_REQUIRED WORK_:
a - In the review of Amour, list the qualities the reviewer names as by-products of love's power.
b - Answer these questions from the review of Amour:
(i) In which film does Mrs. Elton speak to Hester Collyer about real love?
(ii) In which film did Emmanuelle Riva play the mother of Juliette Binoche's character?
(iii) What role did Jean-Louis Trintignant play in Trois Couleurs: Rouge?
c - Carry on the review of Amour from its last sentence.

_GIVEN TEXT_:
↓↓↓

1. La puissance de l'amour "A lot of rubbish is talked about love. You know what real love is? It's wiping someone's arse or changing the sheets when they've wet themselves and letting them keep their dignity so you could both go on." So says Mrs. Elton (Ann Mitchell) to Hester Collyer (Rachel Weisz) near the end of another movie, The Deep Blue Sea. I kept thinking about that as I watched Amour. The word, in any tongue, certainly would apply to the driving force behind the French-language film's elderly male protagonist Georges (Jean-Louis Trintignant), who must become caretaker to his wife Anne (Emmanuelle Riva) after she suffers a series of strokes. Here are a few others: dedication, devotion, loyalty, persistence, determination -- all by-products of love's power.
2. Emmanuelle Riva She's highly regarded in her native France and has been for more than five decades, but the only other time I can recall seeing her onscreen was when she played Juliette Binoche's Alzheimer's-stricken mother in Trois Couleurs: Bleu. As Anne, Riva has the difficult task of embodying a character whose body is slowly giving out, to the point where the only sounds she can make are primal, guttural yelps. That description may sound over the top, but Riva actually offers a quiet detailed performance, saving the histrionics for when they really count.
3. Jean-Louis Trintignant It's a shame that Trintignant, the French veteran who, like Riva, appeared in Krzysztof Kieślowski's Trois Couleurs trilogy (as the retired judge in Trois Couleurs: Rouge), has been mostly overlooked by all the critics groups and Oscar prognosticators. As wonderful as Riva is, Amour would never do without Trintignant, who is in nearly every scene, strong and solid for Anne, like a lovers rock, but slowly crumbling, inside and out. Though I've never been anyone's caretaker, Trintignant made it easy to empathize with Georges' emotional response to his situation, that complex mix of fear, anger, shame, uncertainty and true-blue amour.

↑↑↑

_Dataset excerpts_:
↓↓↓

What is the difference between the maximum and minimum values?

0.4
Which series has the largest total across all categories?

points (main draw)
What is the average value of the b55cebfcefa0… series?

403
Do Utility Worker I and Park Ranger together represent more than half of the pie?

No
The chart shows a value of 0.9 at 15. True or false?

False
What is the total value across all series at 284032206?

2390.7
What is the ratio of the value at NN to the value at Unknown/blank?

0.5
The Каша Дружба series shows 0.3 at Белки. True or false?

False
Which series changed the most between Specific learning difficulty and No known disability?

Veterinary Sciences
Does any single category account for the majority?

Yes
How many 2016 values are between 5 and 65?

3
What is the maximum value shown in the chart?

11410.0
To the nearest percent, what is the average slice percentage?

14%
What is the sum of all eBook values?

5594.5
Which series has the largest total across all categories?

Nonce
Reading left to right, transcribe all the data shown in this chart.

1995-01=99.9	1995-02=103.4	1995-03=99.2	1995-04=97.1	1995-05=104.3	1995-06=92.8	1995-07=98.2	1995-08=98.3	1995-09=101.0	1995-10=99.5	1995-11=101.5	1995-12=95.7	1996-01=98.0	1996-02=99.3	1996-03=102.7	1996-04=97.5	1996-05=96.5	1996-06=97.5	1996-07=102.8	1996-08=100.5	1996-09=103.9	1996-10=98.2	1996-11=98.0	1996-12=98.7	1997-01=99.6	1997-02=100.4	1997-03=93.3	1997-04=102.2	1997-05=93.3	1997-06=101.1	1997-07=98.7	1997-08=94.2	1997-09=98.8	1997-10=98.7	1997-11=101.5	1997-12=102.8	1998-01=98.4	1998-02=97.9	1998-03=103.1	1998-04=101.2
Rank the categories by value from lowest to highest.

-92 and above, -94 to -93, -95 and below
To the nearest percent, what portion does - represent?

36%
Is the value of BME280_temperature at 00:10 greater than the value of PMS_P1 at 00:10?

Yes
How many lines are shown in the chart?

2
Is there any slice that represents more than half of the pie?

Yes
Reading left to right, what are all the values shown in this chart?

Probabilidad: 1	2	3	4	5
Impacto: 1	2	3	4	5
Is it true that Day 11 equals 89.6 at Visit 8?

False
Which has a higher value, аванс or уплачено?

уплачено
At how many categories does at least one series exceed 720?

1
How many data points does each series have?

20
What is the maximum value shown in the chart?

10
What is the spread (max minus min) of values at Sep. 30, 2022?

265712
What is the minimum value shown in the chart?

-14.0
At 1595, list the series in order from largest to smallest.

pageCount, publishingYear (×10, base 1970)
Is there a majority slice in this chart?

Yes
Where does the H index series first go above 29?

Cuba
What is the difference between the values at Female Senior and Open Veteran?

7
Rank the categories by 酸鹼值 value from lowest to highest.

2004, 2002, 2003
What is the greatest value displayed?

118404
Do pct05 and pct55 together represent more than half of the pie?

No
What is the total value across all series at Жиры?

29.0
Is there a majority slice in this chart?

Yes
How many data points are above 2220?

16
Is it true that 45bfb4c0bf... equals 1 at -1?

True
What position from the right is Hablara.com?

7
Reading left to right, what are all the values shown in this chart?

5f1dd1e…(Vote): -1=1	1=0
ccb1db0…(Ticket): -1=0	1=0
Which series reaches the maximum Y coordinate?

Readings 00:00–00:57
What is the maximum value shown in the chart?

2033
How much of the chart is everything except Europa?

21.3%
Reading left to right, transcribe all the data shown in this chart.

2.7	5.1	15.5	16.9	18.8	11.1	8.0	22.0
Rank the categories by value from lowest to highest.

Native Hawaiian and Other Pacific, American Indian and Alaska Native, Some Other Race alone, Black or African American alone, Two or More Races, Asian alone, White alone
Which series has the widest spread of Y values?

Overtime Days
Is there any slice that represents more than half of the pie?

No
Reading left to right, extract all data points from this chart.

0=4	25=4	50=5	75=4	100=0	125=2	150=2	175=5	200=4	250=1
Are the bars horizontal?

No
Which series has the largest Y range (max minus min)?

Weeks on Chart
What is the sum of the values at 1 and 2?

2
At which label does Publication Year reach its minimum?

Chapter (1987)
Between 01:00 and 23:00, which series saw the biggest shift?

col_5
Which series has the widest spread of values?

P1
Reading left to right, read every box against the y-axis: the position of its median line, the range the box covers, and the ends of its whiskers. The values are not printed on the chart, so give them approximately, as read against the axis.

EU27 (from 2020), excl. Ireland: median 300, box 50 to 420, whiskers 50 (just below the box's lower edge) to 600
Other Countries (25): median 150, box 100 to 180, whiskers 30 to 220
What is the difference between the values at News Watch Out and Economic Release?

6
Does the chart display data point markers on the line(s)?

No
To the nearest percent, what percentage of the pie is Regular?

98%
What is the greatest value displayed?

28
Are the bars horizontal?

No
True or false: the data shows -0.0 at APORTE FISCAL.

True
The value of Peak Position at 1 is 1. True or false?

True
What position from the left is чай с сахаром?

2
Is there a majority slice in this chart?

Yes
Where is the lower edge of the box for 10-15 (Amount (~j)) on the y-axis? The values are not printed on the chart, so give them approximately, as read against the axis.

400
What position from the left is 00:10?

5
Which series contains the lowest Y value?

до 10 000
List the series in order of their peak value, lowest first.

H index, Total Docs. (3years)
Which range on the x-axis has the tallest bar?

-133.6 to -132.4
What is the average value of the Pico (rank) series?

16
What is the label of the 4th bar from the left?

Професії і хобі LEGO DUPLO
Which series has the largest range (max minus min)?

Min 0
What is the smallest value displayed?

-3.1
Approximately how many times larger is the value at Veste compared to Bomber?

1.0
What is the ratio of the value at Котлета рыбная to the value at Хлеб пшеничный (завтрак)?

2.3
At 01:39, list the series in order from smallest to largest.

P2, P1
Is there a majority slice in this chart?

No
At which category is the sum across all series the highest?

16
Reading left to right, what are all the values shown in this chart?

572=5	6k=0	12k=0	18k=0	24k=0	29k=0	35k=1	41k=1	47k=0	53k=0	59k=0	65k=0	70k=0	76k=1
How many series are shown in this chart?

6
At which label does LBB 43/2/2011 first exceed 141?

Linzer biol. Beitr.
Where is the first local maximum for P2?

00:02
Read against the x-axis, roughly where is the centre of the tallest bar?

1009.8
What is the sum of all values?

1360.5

↑↑↑

_ANSWERS BY TASK_:
a - dedication, devotion, loyalty, persistence, determination

b -
(i) The Deep Blue Sea
(ii) Trois Couleurs: Bleu
(iii) The retired judge

c -
And kudos to Trintignant for not playing him like some kind of selfless angel. At one point, looking back on their many years together, Anne describes him as a monster who was also a nice man, and indeed, Georges' demeanor vacillates between warm and tender and cranky and brusque. But even at his most brutal, the deep love he has for his wife is always apparent.
4. Isabelle Huppert Another one of my Gallic goddesses, Huppert, who collaborated with Amour director Michael Haneke in 2001's La Pianiste (The Piano Teacher), makes so much out of a small role. Watching her, I found myself hoping that Haneke's next film picks up where this one ends and gives us a fuller portrait of Eva and her seemingly unhappy marriage to Englishman Geoff. L'opposé d'amour?
5. Its complicated familial relationships Amour focuses on the present without explicitly giving us any back story, but it does help us fill in some of the blanks. It's obvious that Anne and Georges' marriage hasn't been all sunshine and happiness, and their relationship with Eva appears to be strained. The family dynamic reminded me of the one in About Schmidt, only much darker. During the initial scene with Eva and Georges, Eva at first seems so detached from her mother's condition -- I assumed she was just a casual family friend. It's not until late in the conversation that Georges' words reveal the actual family connection. Eva later shows her love, but always with a hint emotional detachment, which is echoed in the way Anne reacts to her. It might be her medical condition, but I suspect it goes much deeper than that.
6. The sound of silence For a film featuring two protagonists who are piano teachers, there's surprisingly little music in Amour, which actually works in its favor. Some of the most effective scenes are the still, quiet ones with long-view shots in which the camera holds an image for an uncomfortably extended period of time as absolutely nothing plays in the background.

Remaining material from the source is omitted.